What needs to be done => Show each line of the listing below that includes the string "Court". Case matters.

Information =>

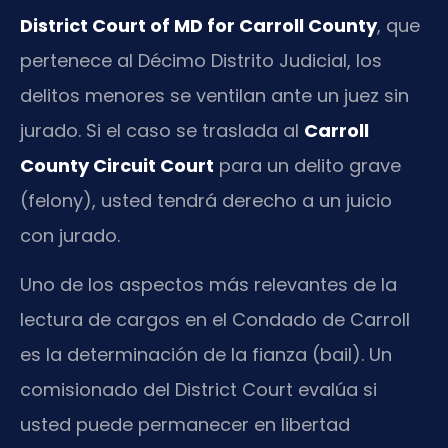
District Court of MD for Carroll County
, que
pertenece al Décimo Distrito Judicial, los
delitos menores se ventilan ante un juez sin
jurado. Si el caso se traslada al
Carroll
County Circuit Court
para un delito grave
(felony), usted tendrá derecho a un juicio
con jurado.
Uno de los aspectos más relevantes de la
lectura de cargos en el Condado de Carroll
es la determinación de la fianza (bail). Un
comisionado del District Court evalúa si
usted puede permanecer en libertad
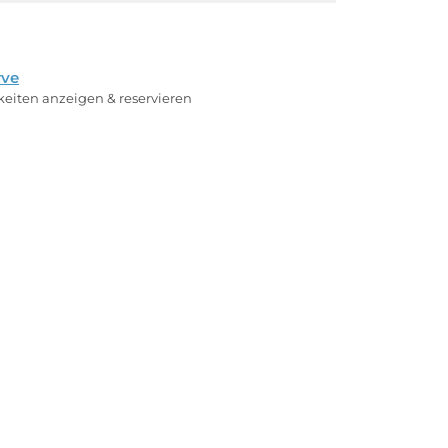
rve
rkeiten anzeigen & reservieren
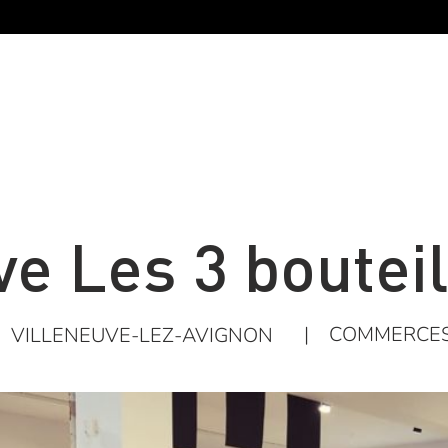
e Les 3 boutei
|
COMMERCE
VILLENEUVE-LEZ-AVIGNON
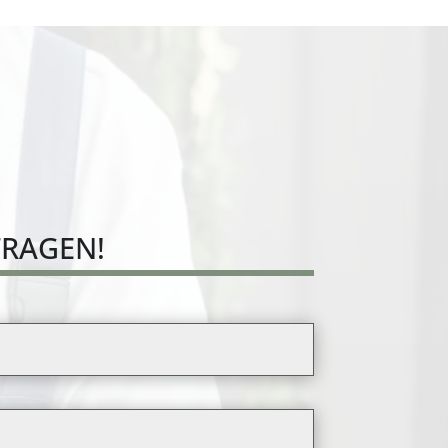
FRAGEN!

---

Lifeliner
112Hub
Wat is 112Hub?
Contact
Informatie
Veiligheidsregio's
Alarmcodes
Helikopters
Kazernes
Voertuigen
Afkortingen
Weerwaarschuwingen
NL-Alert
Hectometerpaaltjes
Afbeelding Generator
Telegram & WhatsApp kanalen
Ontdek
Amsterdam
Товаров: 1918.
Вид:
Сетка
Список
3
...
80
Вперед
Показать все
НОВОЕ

...

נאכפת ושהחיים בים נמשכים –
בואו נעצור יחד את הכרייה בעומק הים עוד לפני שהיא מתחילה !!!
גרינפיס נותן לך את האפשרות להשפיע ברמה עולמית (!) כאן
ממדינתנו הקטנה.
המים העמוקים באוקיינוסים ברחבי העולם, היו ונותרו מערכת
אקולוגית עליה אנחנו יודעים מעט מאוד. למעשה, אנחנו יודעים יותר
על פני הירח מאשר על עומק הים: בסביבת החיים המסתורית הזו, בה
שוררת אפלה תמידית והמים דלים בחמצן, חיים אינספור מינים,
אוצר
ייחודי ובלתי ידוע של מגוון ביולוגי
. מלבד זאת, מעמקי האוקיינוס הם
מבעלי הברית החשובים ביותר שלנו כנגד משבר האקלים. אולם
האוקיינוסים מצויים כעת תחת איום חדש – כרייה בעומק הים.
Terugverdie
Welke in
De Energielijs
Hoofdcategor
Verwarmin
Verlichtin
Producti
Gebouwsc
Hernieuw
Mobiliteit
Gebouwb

Expected answer =>
District Court of MD for Carroll County
County Circuit Court
comisionado del District Court evalúa si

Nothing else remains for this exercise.